Medicares financial problems are the same as private health care problems. Our medical costs go up faster than inflation and have for decades. The fact is we pay too damn much for bad coverage. You are aware that our health will cost more than 40 percent of GNP within a few years. Does that mean private insurance is badly run. It is, but that alone is not the whole story. We have to hold down all medical costs . We have to rein the hospitals, doctors and other medical professions . We have to rethink our whole system. Going along with private insurers is a disaster. Letting all the people get into Medicare may be too. But Medicare still is run a hell of a lot cheaper than our for profit sector.

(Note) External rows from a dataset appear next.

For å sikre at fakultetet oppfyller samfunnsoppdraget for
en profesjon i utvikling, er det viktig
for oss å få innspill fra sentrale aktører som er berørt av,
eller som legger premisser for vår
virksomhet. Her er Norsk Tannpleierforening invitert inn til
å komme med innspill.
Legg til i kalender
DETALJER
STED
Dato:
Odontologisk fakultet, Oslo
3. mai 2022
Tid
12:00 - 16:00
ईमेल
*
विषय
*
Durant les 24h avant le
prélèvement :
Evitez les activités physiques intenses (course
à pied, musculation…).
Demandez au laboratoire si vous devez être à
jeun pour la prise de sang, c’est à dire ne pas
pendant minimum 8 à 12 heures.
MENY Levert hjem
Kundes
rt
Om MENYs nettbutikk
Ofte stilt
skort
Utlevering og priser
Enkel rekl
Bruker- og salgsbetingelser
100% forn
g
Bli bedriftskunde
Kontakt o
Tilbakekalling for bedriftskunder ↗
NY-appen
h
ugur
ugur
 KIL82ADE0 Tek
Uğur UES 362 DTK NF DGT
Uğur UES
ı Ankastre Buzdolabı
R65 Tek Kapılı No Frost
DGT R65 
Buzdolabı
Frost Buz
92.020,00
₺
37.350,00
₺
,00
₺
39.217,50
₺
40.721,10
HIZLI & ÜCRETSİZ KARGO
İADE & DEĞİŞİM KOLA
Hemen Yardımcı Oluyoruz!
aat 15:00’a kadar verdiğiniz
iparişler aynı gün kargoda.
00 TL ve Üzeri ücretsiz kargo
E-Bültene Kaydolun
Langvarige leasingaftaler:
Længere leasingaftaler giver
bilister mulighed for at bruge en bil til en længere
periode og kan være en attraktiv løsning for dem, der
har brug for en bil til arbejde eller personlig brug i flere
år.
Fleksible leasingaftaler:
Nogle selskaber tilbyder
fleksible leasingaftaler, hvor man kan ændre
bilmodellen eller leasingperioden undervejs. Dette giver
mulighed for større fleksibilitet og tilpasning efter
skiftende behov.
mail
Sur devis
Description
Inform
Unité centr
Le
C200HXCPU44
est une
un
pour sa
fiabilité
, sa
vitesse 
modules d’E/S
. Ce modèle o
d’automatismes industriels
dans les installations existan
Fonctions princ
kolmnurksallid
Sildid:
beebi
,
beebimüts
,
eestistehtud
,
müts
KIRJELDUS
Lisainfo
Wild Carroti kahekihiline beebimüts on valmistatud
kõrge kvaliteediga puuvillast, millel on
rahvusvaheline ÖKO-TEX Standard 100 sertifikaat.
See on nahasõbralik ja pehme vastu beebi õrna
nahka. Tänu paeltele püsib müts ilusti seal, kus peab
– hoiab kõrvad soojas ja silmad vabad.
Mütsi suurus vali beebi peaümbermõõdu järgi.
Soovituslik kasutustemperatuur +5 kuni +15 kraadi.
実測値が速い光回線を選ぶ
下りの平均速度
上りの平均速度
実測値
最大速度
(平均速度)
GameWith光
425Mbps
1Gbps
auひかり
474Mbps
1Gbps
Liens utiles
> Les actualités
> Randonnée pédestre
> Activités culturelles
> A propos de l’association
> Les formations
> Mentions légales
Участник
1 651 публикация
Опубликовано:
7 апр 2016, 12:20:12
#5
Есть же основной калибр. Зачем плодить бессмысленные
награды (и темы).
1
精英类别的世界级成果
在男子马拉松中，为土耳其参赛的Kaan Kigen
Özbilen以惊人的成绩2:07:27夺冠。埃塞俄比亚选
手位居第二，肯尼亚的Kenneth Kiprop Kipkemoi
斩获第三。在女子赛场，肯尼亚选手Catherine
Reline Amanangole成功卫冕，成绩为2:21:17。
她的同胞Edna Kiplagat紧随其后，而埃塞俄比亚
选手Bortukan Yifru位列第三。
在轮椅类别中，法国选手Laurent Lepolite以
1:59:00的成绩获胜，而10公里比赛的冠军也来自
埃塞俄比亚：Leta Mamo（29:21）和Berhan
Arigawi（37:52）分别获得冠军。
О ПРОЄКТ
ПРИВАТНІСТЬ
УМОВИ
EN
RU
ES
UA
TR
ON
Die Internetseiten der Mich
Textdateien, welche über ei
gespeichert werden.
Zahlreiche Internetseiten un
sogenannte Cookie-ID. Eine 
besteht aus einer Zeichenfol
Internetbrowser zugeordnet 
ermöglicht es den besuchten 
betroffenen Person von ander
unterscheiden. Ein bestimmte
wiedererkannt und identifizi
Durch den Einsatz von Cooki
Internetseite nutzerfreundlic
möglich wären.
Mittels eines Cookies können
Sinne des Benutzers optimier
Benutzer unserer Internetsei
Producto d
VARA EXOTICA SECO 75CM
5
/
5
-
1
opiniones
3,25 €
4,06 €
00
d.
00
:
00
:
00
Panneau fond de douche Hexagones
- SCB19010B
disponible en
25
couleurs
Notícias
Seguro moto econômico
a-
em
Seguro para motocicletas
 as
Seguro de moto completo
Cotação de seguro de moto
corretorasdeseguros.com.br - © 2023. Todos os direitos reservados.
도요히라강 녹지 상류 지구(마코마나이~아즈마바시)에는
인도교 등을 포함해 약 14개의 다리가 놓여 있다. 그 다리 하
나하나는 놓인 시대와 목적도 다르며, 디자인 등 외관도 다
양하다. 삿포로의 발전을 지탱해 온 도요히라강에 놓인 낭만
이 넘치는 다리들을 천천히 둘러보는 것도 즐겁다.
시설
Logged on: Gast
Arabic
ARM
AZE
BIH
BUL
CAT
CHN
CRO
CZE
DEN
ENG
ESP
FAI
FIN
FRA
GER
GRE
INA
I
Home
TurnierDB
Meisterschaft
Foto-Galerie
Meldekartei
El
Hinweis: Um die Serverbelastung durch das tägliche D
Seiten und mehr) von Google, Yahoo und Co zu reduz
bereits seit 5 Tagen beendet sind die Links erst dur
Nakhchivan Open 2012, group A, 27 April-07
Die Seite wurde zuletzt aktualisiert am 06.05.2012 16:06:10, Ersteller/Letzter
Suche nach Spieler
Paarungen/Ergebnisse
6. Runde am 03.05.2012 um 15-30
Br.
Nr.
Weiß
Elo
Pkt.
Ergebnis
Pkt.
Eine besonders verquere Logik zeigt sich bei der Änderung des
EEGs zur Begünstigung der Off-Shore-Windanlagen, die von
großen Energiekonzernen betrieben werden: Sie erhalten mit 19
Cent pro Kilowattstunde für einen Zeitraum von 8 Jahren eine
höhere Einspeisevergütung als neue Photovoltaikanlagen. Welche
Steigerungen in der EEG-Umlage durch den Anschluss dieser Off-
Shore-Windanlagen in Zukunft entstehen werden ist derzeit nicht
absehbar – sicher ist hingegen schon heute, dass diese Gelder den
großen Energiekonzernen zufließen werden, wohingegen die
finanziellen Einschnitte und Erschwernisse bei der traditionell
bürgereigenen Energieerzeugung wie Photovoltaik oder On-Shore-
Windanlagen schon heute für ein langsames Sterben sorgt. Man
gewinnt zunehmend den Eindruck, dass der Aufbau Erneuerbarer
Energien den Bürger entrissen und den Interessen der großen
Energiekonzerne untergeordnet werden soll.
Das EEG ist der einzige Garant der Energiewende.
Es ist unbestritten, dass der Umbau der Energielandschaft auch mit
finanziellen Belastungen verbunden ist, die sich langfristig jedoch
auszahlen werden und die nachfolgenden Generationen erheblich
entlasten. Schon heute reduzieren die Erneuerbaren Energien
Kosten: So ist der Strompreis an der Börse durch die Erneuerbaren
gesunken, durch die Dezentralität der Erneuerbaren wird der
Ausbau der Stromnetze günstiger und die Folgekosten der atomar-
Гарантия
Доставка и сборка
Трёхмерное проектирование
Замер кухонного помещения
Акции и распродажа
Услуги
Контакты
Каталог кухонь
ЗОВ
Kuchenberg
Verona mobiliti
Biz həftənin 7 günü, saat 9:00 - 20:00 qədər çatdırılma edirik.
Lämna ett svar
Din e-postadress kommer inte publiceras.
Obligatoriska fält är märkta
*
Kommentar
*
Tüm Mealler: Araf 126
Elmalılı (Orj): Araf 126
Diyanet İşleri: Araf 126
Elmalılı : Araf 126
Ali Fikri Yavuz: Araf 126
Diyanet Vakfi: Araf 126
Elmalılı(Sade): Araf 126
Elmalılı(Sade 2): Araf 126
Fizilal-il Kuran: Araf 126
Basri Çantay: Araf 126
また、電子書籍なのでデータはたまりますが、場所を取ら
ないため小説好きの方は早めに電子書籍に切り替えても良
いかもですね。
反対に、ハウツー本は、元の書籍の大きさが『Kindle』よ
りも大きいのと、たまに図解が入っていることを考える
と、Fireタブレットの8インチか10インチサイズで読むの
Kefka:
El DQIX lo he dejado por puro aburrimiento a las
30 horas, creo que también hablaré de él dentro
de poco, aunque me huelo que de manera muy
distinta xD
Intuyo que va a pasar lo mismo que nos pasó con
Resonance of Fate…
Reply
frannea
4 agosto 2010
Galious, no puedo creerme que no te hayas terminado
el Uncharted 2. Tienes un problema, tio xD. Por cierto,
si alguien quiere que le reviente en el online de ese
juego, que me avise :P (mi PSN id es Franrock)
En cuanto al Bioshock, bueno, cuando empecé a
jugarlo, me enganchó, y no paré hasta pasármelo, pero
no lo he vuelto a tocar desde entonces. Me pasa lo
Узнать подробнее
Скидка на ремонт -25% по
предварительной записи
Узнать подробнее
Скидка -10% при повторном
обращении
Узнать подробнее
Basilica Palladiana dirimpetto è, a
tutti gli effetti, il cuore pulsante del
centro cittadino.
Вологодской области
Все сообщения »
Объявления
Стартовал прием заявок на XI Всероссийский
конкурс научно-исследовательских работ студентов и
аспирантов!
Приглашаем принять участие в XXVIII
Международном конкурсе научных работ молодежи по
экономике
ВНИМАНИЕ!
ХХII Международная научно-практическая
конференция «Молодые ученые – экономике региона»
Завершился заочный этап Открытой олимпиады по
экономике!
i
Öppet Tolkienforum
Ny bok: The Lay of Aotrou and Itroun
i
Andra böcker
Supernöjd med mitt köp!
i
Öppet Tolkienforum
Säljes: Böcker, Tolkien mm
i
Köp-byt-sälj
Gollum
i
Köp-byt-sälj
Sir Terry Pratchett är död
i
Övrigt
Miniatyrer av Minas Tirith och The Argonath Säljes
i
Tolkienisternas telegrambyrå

And again, the naysayers are adamant that government is incapable of meeting that standard, even for a little while.

Cite?

I mean, even Bill Clinton doesn’t usually go that far in attributing that kind of negativism to naysayers; here’s a helpful quote from an article in a magazine that just now hit the newsstands: “The whole idea was that government would mess up a two-car parade, therefore the only thing it was good for was cutting taxes, laying concrete, and supporting the Defense Department.” Because, y’know, even staunch right-wingers tend to say nice things about the US military.

Let’s have a cite that private insurance companies are due to become insolvent in a few years, if their problems are the same.

Regards,
Shodan

And in the end, this is what it all comes down to. The south lost the Civil War, then they couldn’t have segregation, then a Black man was elected president. The south is the poorest, least educated, least fit, and sickest part of the US, but damned it they are gonna allow the gummint carpet baggers come down there and fix things.

Yes, that’s it exactly: the Democratic Senators from Virginia and North Carolina and Arkansas and Louisiana and Florida are doing their level best to stop the Republican Senators from Maine and Indiana and Ohio and Iowa and Kansas before – no, wait, that doesn’t make a lick of sense, plus I’m not exactly sure where Joe Lieberman is supposed to fit in.

If the Grant-v-Lee comparison is distracting you, swap in something else. Like, say, a comic-book martial artist who (a) can use his superior skill to beat guys who are faster and stronger than he is, though he still (b) loses to Superman, because, hey, that guy’s a lot faster and stronger, and being more skilled only goes so far. Whatever helps you.